| Source records |
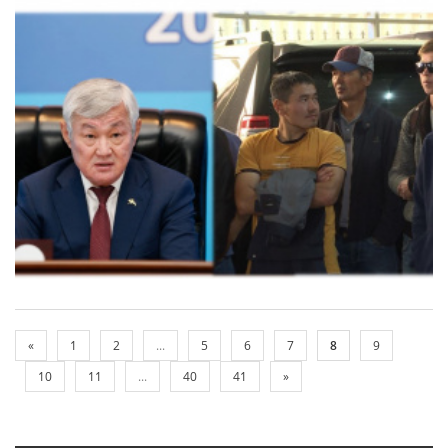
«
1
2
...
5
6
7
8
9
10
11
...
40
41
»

* * *

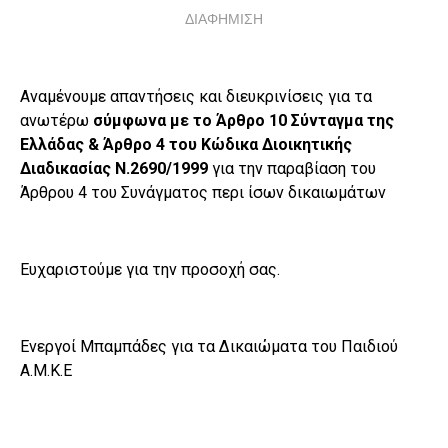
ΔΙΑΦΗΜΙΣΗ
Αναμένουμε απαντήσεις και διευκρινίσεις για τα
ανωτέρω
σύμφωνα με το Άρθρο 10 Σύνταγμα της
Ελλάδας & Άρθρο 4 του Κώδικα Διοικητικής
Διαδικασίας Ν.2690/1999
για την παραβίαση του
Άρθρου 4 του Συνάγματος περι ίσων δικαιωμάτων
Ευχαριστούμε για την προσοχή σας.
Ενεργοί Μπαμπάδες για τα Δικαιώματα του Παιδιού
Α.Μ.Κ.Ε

==

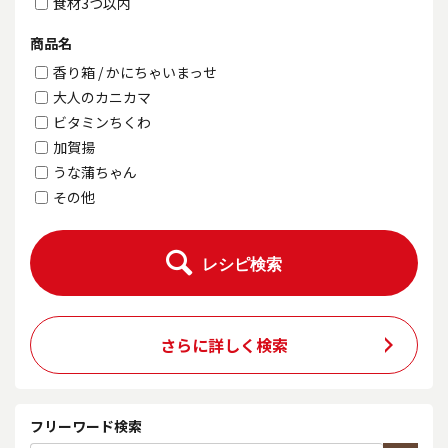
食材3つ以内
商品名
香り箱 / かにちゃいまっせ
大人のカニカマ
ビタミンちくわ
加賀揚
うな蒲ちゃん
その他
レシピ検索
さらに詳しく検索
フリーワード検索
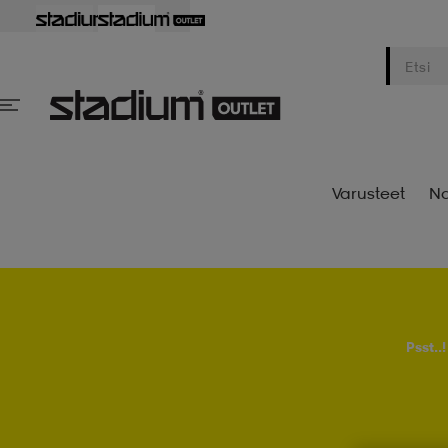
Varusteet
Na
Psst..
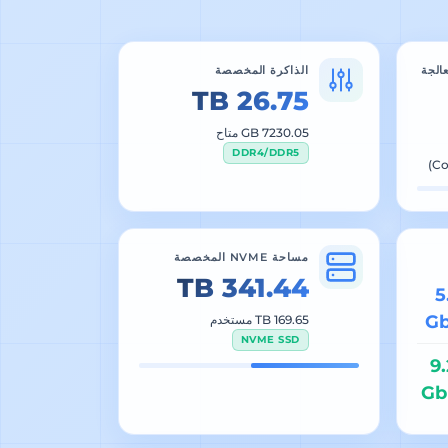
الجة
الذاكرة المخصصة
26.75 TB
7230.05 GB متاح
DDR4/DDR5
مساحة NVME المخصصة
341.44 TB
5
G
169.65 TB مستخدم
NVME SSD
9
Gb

| Written task |
Pick out all lines from the data above in which the word "المخصصة" appears.

| Response below |
الذاكرة المخصصة
مساحة NVME المخصصة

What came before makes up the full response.